As an advisor to companies and professionals I am regularly asked an array of questions regarding the practice of Customer Success.
The topics vary across the board from wanting to understand more about the profession and how to sell executives on the concept, to building and measuring a Customer Success practice, to implementing world class best practices to scale and grow, to where is the profession heading to in the future.
I thought I would share a sample of some recent questions and my responses here below.
If there is anything on your mind that you would like to ask, discuss or comment on, please drop me a line at kia@thedesiredpath.com. I would love to hear from you!
How do you convince others of the value of Customer Success?
The research consistently proves that companies that focus on customer experience outpace revenue growth faster than their competitors. Taking that as a given, I hope we are past convincing others of the value of having Customer Success and are now at a point where we can instead quantify the value it is delivering.
In that case, tying the results of Customer Success to revenue retention and growth, operational efficiency and scaling capability (which supports projected growth) is an effective way to quantitatively prove the value of Customer Success.
It is also important to qualitatively prove impact by sharing customer success stories internally to let the various roles and functions understand how they are making a direct impact on the customer and revenue. Storytelling is effective in demonstrating how roles and cross-functional alignment directly contribute to customer success and, by extension, the company’s and its employee’s own success.
How can you measure customer satisfaction?
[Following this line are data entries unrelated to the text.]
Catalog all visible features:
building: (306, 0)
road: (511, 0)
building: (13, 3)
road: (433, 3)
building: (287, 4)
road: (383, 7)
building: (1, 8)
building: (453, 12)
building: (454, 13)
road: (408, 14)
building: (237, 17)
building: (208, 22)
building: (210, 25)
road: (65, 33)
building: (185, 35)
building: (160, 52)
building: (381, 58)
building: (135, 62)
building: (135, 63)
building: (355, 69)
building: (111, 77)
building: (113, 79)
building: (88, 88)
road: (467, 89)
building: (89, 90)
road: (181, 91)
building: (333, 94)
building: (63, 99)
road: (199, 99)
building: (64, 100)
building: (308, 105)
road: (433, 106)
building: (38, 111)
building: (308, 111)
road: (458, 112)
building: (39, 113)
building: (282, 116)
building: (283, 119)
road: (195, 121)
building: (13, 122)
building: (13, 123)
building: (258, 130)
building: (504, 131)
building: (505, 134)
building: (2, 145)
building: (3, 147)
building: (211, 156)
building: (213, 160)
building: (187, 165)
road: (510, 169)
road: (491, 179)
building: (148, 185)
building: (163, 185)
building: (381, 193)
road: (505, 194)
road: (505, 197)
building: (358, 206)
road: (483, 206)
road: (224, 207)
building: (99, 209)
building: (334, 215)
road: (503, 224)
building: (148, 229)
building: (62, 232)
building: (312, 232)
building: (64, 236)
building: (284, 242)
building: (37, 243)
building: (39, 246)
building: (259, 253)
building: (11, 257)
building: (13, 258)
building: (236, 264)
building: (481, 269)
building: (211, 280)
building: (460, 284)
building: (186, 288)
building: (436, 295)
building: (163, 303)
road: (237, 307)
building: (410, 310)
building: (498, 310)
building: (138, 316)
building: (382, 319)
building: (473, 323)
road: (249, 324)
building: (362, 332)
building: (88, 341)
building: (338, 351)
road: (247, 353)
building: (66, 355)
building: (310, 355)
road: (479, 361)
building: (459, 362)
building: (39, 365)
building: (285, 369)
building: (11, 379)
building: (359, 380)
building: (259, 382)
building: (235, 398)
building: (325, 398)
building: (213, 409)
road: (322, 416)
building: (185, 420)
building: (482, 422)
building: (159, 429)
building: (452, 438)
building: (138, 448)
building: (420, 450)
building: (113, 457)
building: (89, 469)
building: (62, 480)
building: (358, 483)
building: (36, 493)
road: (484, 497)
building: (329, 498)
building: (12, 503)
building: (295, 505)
There are a number of ways to measure customer satisfaction: Net Promoter Score (NPS), customer satisfaction surveys, anecdotal feedback, product usage statistics, customer engagement statistics and advocacy to name a few of the “usual suspects”.
A customer health score is typically a combination of a number of these elements such that when combined, can indicate proactively when a customer may be veering off course.
The key to creating an effective customer health score is to understand what constitutes a “healthy customer” for the specific application of the company’s product or service and using the relevant elements that will denote customer satisfaction.
In your opinion, what is the best way to work with a customer who has requested to cancel your product or service?
First off, ask the customer why they wish to cancel and ask them for the opportunity to make things right.
If they agree, propose a way to rectify the situation and ensure that you do exactly what you say you will to correct the situation.
If they do not agree and still insist on leaving, make it easy for them to do so and offer to help. Ask for permission to contact them again in six to twelve months to see how they are progressing with their business objectives, and then contact them within that timeframe.
If there is an opportunity to partner with them again great. If not, ask for ten minutes of their time to understand why the new service or product is better and what your company could do to improve for future customers.
Where do you see the future of Customer Success heading?
I see the future of Customer Success becoming ever increasingly predictive and delivering differentiated solutions that fundamentally changes how the world operates.
With the increased maturity of tools and data available to indicate how to deliver repeatable success and loyalty, Customer Success will be predictive in driving customer retention and expansion, where serving exceptional and seamless customer experience will be the “table stakes” norm.
Customer Success will then focus on finding solutions that fundamentally drive customer businesses forward. They will work with customers as strategic business partners to create differentiated solutions that innovate the customer experience for their customer’s customers and industries.